Life sciences research centres join others in calling for ringfenced €200 billion budget
The EU’s next research and innovation programme should focus on strategies that bring impact in the long term, life sciences institutions across the continent have said.
With the European Commission starting to develop a successor to the EU’s current R&I programme, Horizon Europe, many in the research community have been setting out their views on what it should include. Currently known only as Framework Programme 10, the next programme will start in 2028.
EU-Life, an alliance of leading life sciences centres, said in a position paper it published on 11 January that its “first and foremost” principle for FP10 is that it should aim for longer-term and more impactful outcomes.
The group said FP10 must help bring about new solutions to current and future challenges by supporting work “on cutting-edge knowledge [rather than] the simple implementation of already existing solutions, as is too often the case currently in Horizon Europe”.
Bigger, ringfenced budget
EU Life added that it is “essential” to have a budget that fits the scope of the challenges the programme will seek to address. It suggested €200 billion as a minimum, echoing the views of others in the R&I community. Also, like other sectoral organisations, the group urged that the budget be ringfenced to prevent it being siphoned off for other activities.

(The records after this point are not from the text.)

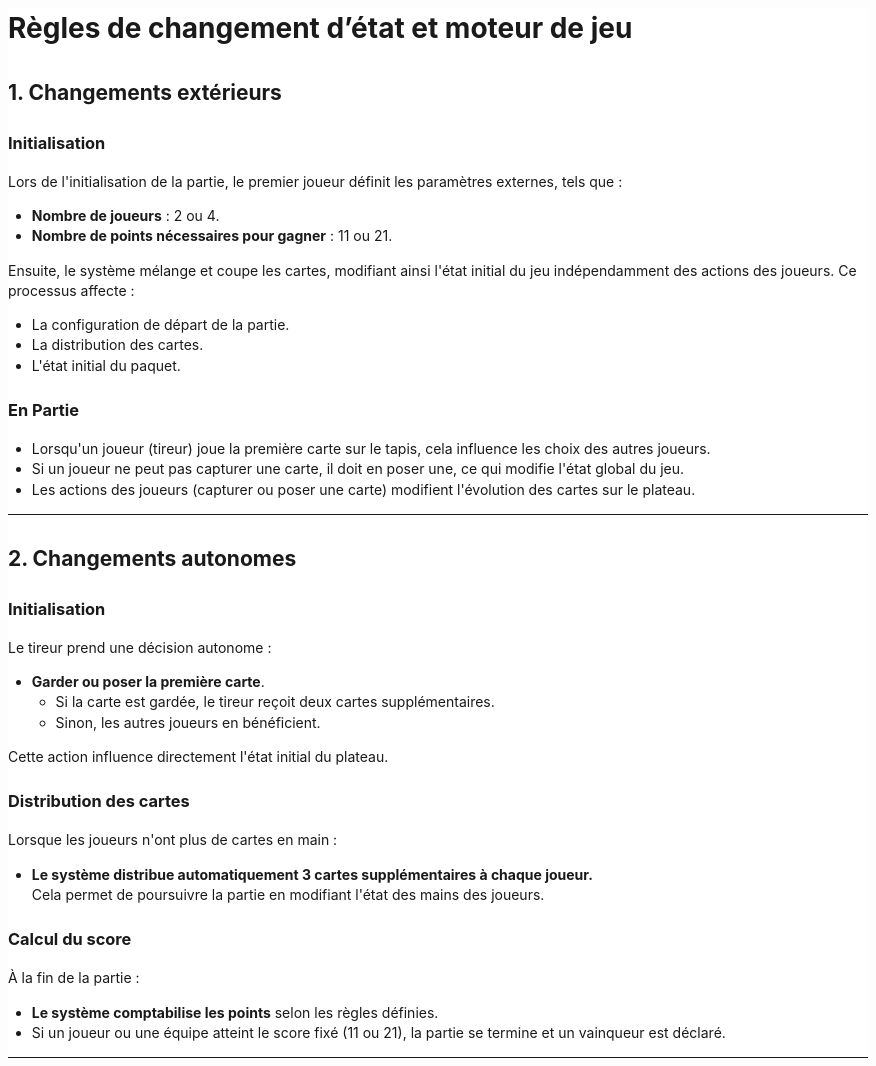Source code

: # Règles de changement d’état et moteur de jeu

## 1. Changements extérieurs

### Initialisation
Lors de l'initialisation de la partie, le premier joueur définit les paramètres externes, tels que :
- **Nombre de joueurs** : 2 ou 4.
- **Nombre de points nécessaires pour gagner** : 11 ou 21.

Ensuite, le système mélange et coupe les cartes, modifiant ainsi l'état initial du jeu indépendamment des actions des joueurs. Ce processus affecte :
- La configuration de départ de la partie.
- La distribution des cartes.
- L'état initial du paquet.

### En Partie
- Lorsqu'un joueur (tireur) joue la première carte sur le tapis, cela influence les choix des autres joueurs.
- Si un joueur ne peut pas capturer une carte, il doit en poser une, ce qui modifie l'état global du jeu.
- Les actions des joueurs (capturer ou poser une carte) modifient l'évolution des cartes sur le plateau.

---

## 2. Changements autonomes

### Initialisation
Le tireur prend une décision autonome :
- **Garder ou poser la première carte**.
    - Si la carte est gardée, le tireur reçoit deux cartes supplémentaires.
    - Sinon, les autres joueurs en bénéficient.

Cette action influence directement l'état initial du plateau.

### Distribution des cartes
Lorsque les joueurs n'ont plus de cartes en main :
- **Le système distribue automatiquement 3 cartes supplémentaires à chaque joueur.**  
  Cela permet de poursuivre la partie en modifiant l'état des mains des joueurs.

### Calcul du score
À la fin de la partie :
- **Le système comptabilise les points** selon les règles définies.
- Si un joueur ou une équipe atteint le score fixé (11 ou 21), la partie se termine et un vainqueur est déclaré.

---
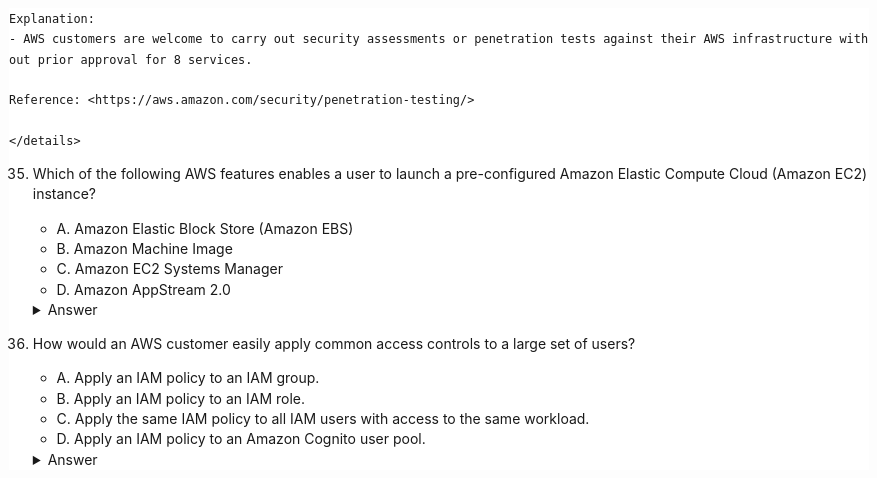     

    Explanation:
    - AWS customers are welcome to carry out security assessments or penetration tests against their AWS infrastructure without prior approval for 8 services.

    Reference: <https://aws.amazon.com/security/penetration-testing/>

    </details>

35. Which of the following AWS features enables a user to launch a pre-configured Amazon Elastic Compute Cloud (Amazon EC2) instance?
    - A. Amazon Elastic Block Store (Amazon EBS)
    - B. Amazon Machine Image
    - C. Amazon EC2 Systems Manager
    - D. Amazon AppStream 2.0

    <details markdown=1><summary markdown="span">Answer</summary>

    

    Explanation:
    - To use Amazon EC2, you simply:
    - Select a pre-configured, templated Amazon Machine Image (AMI) to get up and running immediately. Or create an AMI containing your applications, libraries, data, and associated configuration settings.
    - Configure security and network access on your Amazon EC2 instance.
    - Choose which instance type(s) you want, then start, terminate, and monitor as many instances of your AMI as needed, using the web service APIs or the variety of management tools provided.
    - Determine whether you want to run in multiple locations, utilize static IP endpoints, or attach persistent block storage to your instances.
    - Pay only for the resources that you actually consume, like instance-hours or data transfer.

    Reference: <https://aws.amazon.com/ec2/features/>

    </details>

36. How would an AWS customer easily apply common access controls to a large set of users?
    - A. Apply an IAM policy to an IAM group.
    - B. Apply an IAM policy to an IAM role.
    - C. Apply the same IAM policy to all IAM users with access to the same workload.
    - D. Apply an IAM policy to an Amazon Cognito user pool.

    <details markdown=1><summary markdown="span">Answer</summary>

    

    Explanation:
    - Instead of defining permissions for individual IAM users, it's usually more convenient to create groups that relate to job functions (administrators, developers, accounting, etc.).
    - Next, define the relevant permissions for each group. Finally, assign IAM users to those groups. All the users in an IAM group inherit the permissions assigned to the group.
    - That way, you can make changes for everyone in a group in just one place. As people move around in your company, you can
    simply change what IAM group their IAM user belongs to.

    Reference: <https://docs.aws.amazon.com/IAM/latest/UserGuide/best-practices.html>

    </details>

The group also called for the EU to allocate a higher percentage of the FP10 budget to the European Research Council. It said it was “undisputable that lack of funding for the ERC is currently locking up groundbreaking, disruptive research potential in Europe”, pointing to the low success rates of applications and the high number of high-quality proposals that are left without funding.
“This untapped potential is impairing the leading role of Europe in R&I,” it warned.
EU-Life said FP10 should avoid creating additional pillars to the three that Horizon Europe has, as this would introduce “unnecessary complexity”.
It added that the next programme should create “real opportunities” for collaborative research at the European level, as this is something that member states alone cannot do.